_Prompt:_
Can you convert the rows below, from the line with "Reading left to" to the line with "21:00-23:59: median 17.2, box", both included, into a numbered list with the blank lines left out?

START Available data

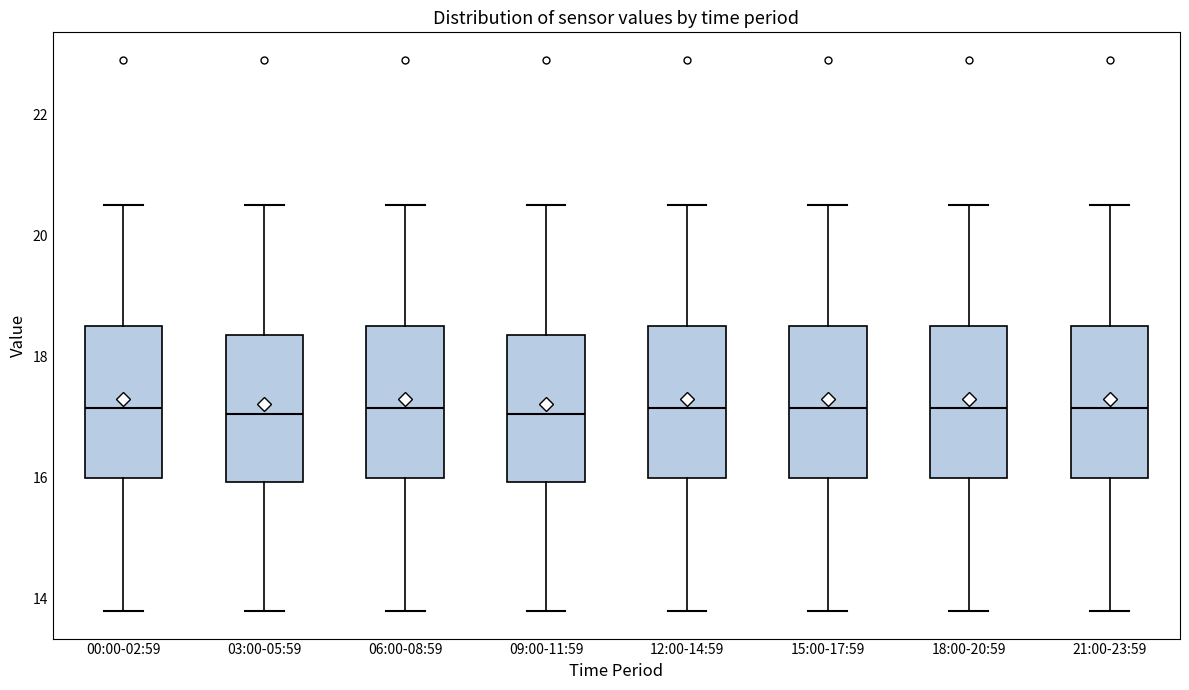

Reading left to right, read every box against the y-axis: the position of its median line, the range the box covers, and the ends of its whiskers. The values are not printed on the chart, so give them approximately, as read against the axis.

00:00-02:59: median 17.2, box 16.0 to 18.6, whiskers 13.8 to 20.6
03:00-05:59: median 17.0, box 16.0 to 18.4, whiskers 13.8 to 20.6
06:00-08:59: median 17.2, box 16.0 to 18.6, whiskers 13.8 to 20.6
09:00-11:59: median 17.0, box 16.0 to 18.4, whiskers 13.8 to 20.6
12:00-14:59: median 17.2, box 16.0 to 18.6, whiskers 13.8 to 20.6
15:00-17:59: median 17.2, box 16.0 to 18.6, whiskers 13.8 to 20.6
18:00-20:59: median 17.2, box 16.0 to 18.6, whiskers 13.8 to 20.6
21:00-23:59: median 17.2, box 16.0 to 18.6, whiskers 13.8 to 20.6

END Available data
START Available data

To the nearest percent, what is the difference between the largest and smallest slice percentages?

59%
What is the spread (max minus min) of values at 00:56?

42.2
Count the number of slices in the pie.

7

END Available data
START Available data

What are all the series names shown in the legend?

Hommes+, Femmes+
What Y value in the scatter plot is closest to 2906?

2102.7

END Available data

_Answer for the task:_
1. Reading left to right, read every box against the y-axis: the position of its median line, the range the box covers, and the ends of its whiskers. The values are not printed on the chart, so give them approximately, as read against the axis.
2. 00:00-02:59: median 17.2, box 16.0 to 18.6, whiskers 13.8 to 20.6
3. 03:00-05:59: median 17.0, box 16.0 to 18.4, whiskers 13.8 to 20.6
4. 06:00-08:59: median 17.2, box 16.0 to 18.6, whiskers 13.8 to 20.6
5. 09:00-11:59: median 17.0, box 16.0 to 18.4, whiskers 13.8 to 20.6
6. 12:00-14:59: median 17.2, box 16.0 to 18.6, whiskers 13.8 to 20.6
7. 15:00-17:59: median 17.2, box 16.0 to 18.6, whiskers 13.8 to 20.6
8. 18:00-20:59: median 17.2, box 16.0 to 18.6, whiskers 13.8 to 20.6
9. 21:00-23:59: median 17.2, box 16.0 to 18.6, whiskers 13.8 to 20.6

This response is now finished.